The characteristic failure is looks good on FID, ugly to humans. A model scores well on FID by matching the Inception feature statistics but generates samples with visible anatomical errors, texture smears, or repeated artifacts. FID cannot see these. The fix is layered human evaluation; the lesson is FID is a hint, not a verdict.

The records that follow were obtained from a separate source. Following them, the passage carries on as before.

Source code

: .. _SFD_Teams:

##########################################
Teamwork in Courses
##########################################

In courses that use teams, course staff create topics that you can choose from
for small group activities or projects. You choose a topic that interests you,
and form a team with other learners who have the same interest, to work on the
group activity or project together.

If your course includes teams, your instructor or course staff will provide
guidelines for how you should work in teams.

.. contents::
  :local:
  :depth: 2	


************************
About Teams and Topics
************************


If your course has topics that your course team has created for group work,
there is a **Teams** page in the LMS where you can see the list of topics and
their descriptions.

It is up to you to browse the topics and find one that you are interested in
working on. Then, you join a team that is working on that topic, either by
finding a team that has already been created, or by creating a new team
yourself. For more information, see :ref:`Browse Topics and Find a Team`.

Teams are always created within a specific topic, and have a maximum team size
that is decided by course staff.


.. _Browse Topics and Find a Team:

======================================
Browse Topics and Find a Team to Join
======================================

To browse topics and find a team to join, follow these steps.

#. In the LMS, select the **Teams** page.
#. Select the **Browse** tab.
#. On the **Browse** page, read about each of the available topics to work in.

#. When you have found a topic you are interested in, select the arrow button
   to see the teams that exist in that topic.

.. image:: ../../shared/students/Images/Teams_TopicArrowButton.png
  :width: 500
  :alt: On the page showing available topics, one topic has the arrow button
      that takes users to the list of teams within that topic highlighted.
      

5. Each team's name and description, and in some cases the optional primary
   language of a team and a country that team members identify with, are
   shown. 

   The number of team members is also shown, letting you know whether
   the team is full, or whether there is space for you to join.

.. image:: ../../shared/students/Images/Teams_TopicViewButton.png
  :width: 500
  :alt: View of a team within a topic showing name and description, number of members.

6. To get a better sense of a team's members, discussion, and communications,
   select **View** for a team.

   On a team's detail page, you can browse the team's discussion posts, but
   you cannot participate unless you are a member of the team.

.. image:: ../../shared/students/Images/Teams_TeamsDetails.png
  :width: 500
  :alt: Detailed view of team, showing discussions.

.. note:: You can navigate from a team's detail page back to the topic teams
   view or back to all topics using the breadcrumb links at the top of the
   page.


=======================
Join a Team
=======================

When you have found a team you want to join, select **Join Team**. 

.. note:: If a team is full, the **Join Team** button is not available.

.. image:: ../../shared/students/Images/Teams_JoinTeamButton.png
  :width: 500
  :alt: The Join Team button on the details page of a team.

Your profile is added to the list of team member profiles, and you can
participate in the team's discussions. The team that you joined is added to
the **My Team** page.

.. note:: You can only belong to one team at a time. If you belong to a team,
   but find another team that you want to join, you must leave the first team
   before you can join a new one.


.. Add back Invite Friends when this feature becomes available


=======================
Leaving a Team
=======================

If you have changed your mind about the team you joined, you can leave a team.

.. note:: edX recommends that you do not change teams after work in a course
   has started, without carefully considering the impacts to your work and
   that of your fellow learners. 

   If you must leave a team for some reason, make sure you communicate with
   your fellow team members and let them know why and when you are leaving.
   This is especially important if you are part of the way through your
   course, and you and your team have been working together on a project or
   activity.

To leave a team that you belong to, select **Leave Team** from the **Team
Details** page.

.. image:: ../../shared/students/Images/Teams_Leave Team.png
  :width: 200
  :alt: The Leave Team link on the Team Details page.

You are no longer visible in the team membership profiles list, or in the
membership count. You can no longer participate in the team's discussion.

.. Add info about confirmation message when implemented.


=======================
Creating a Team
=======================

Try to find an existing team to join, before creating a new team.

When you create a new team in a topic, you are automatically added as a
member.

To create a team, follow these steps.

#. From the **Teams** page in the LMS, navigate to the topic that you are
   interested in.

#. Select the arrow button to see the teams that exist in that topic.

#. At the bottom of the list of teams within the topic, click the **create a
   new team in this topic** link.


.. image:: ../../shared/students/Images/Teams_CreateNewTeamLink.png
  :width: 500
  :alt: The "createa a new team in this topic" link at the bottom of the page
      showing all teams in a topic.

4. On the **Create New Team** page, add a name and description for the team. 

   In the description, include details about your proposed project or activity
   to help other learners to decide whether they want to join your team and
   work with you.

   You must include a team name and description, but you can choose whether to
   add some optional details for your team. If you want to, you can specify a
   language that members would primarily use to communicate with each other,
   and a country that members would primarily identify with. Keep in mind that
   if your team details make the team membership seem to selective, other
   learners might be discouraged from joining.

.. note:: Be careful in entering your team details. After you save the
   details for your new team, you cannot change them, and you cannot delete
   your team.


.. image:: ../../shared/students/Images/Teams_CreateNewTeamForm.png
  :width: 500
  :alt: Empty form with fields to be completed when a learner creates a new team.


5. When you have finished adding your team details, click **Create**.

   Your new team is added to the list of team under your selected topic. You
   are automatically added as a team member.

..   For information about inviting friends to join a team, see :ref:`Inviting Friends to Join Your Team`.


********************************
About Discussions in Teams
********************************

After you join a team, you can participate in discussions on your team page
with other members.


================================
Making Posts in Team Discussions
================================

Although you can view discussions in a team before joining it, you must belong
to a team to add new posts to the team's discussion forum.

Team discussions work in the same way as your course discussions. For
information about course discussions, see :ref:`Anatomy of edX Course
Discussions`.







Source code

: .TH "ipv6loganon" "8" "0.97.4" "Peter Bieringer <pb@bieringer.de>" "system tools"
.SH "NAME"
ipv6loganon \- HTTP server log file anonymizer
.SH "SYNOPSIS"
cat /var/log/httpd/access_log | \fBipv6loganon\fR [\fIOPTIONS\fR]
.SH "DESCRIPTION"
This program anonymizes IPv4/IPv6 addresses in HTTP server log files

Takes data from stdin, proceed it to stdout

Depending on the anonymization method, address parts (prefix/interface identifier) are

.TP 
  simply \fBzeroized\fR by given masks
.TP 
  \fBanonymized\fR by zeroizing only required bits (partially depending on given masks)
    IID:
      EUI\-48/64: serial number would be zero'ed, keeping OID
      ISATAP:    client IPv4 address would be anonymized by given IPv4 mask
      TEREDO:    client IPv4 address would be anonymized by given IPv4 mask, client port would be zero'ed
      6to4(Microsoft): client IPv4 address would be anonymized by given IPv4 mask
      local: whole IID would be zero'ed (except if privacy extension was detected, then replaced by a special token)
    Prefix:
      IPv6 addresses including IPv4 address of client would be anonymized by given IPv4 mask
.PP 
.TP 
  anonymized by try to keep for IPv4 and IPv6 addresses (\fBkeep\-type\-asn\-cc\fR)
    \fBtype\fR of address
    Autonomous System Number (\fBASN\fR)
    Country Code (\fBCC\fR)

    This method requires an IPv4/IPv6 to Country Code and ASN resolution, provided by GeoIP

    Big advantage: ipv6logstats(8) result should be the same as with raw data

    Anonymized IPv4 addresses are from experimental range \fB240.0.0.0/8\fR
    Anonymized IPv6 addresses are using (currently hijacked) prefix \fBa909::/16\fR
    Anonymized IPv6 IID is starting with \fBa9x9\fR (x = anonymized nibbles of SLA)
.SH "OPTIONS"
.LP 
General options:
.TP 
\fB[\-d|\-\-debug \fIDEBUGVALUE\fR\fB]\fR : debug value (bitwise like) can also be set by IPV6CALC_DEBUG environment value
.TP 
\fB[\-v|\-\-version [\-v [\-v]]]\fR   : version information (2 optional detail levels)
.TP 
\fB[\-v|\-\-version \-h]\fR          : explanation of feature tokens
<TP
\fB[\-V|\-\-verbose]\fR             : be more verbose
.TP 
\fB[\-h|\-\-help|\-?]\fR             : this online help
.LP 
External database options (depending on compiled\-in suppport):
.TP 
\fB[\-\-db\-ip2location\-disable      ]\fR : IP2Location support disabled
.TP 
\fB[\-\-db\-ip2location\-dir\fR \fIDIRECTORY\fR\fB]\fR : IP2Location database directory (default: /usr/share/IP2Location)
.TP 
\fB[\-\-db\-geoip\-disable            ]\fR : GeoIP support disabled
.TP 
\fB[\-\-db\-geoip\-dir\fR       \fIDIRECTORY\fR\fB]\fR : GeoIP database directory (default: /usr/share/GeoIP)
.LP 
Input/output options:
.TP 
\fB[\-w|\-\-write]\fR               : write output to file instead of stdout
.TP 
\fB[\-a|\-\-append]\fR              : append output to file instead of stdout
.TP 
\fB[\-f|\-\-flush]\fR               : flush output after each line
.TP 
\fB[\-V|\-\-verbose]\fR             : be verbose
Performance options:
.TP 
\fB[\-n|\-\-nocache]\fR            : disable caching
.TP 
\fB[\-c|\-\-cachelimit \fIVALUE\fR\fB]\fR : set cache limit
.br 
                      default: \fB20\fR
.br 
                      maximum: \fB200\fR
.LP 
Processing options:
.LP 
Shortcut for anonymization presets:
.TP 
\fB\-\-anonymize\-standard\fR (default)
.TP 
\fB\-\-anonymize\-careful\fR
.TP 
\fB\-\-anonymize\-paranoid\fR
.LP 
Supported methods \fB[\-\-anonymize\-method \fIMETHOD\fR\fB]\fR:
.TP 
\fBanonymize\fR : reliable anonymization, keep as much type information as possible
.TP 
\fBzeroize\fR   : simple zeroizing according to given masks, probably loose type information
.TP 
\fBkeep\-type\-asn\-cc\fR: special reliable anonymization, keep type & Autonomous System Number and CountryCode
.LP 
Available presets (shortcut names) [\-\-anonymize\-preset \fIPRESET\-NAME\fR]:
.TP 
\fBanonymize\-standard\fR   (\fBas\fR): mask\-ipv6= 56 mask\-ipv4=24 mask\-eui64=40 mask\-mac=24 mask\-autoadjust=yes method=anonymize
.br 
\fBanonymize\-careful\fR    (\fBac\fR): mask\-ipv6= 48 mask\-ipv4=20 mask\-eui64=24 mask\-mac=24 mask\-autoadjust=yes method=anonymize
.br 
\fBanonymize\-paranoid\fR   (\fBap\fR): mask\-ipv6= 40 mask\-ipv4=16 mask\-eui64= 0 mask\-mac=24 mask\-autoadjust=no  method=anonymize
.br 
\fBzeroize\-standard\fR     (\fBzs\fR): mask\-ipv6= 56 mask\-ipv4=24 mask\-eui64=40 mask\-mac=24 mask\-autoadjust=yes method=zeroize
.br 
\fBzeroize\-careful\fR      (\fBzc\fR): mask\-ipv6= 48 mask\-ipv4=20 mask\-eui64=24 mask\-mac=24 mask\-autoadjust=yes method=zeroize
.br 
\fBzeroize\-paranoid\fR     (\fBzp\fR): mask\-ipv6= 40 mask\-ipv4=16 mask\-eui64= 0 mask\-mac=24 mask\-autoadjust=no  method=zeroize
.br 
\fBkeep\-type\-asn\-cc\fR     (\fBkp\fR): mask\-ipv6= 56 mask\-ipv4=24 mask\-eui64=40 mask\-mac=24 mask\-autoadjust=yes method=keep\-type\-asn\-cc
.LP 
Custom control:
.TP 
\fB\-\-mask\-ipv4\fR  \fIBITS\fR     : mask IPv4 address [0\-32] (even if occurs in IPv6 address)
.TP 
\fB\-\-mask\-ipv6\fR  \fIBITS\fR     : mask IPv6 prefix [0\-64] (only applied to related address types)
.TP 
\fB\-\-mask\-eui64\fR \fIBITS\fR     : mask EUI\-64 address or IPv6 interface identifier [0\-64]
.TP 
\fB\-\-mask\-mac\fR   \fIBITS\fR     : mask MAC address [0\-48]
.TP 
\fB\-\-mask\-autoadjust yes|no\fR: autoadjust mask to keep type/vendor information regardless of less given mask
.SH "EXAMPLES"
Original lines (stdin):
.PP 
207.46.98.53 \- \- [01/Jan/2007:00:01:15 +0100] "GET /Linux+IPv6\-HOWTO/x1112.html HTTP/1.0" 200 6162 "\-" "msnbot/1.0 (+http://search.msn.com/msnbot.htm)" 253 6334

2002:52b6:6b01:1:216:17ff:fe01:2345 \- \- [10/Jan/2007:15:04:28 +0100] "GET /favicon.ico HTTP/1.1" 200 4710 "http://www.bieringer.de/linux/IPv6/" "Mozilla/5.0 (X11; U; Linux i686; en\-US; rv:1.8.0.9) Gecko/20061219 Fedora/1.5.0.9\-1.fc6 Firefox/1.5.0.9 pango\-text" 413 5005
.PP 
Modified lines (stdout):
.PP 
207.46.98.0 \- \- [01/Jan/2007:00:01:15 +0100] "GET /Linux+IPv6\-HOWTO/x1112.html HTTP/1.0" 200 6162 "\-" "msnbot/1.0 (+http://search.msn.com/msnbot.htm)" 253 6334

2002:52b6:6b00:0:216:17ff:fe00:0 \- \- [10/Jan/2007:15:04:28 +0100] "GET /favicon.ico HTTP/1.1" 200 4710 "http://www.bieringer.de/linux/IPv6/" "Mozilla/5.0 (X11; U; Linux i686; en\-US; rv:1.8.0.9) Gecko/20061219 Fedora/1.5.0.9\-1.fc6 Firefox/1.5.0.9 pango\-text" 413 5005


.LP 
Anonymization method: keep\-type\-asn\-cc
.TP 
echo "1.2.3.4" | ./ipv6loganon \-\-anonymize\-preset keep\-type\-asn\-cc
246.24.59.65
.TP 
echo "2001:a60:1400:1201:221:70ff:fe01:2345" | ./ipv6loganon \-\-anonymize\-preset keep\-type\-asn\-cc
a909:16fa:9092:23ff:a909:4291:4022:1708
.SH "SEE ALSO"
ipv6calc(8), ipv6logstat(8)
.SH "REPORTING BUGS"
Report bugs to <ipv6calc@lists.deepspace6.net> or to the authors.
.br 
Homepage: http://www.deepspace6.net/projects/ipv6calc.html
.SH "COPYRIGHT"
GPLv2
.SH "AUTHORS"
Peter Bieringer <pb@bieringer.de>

A second failure: guidance too high. Sample quality looks crisp, but diversity collapses and the model over-commits to the caption. Dial w down before changing the model.

Common Mistakes¶

using the wrong schedule at train vs. sample time
forgetting to drop the condition ~10% of the time during training (breaks CFG)
training on pixel space for too-large images instead of using a latent autoencoder
benchmarking on too few samples — FID below 5000 samples is noise
comparing diffusion to GANs on FID alone without human eval
shipping a 1000-step DDPM sampler to production — distill or switch sampler
ignoring the timestep embedding when debugging slow convergence

Decision: Diffusion vs. GAN vs. Autoregressive vs. VAE¶

option	when it wins	trade
diffusion	stable training, controllable generation, strong quality for continuous data	slow sampling unless distilled
GAN	extremely fast sampling, sharp outputs when training stabilizes	training instability, mode collapse risk
autoregressive	discrete data (text, code), exact likelihood	slow serial sampling; continuous data needs extra machinery
VAE	cheap, fast, useful as a feature encoder	blurry samples when used as a final generator

In 2024+ practice, diffusion dominates continuous-data generation; autoregressive dominates text; VAEs survive as encoders inside latent diffusion.

Practice¶

Train a tiny DDPM on 28×28 MNIST with a small U-Net for 20 epochs. Plot the loss curve and samples at t ∈ {T, T/2, 0}.
Swap the linear schedule for a cosine schedule. Measure the effect on sample quality (eye test is fine at this scale).
Implement DDIM sampling on the trained model. Verify 20-step DDIM samples are almost identical to 1000-step DDPM samples.
Condition on the MNIST digit class with classifier-free guidance (drop condition with probability 0.1 during training). Sweep w ∈ {1, 3, 5, 7} and pick the best by eye.
Plot FID (on a small real/fake feature extractor) vs. w. Find the elbow.
Deliberately collapse the timestep embedding (return zeros). Train and observe that the loss still decreases but samples degrade — this is the "timestep embedding is dead" failure.

Runnable Example¶

A meaningful diffusion run needs PyTorch + GPU and some wall time, so the browser runner is not the right home. Run the training sketch above locally with pip install torch torchvision einops. For a clean reference implementation, the huggingface/diffusers library's pipelines are the easiest on-ramp; treat them as a reference for the algorithms above, not as magic.

Longer Connection¶

Diffusion models connect to several existing academy topics:

Attention and Transformers — modern diffusion backbones use transformer blocks (DiT) instead of U-Net; the attention material applies directly
Optimizers and Regularization — EMA of the weights is standard in diffusion training; the EMA section of that topic is load-bearing here
Autoencoders and VAEs — latent diffusion relies on a VAE; read these two in sequence
Mixed Precision Training — diffusion training benefits noticeably from bf16/fp16

For the decision frame — when generation is actually the right answer — Baseline-First Task Solving is still the right first move; diffusion is a tool, not a goal.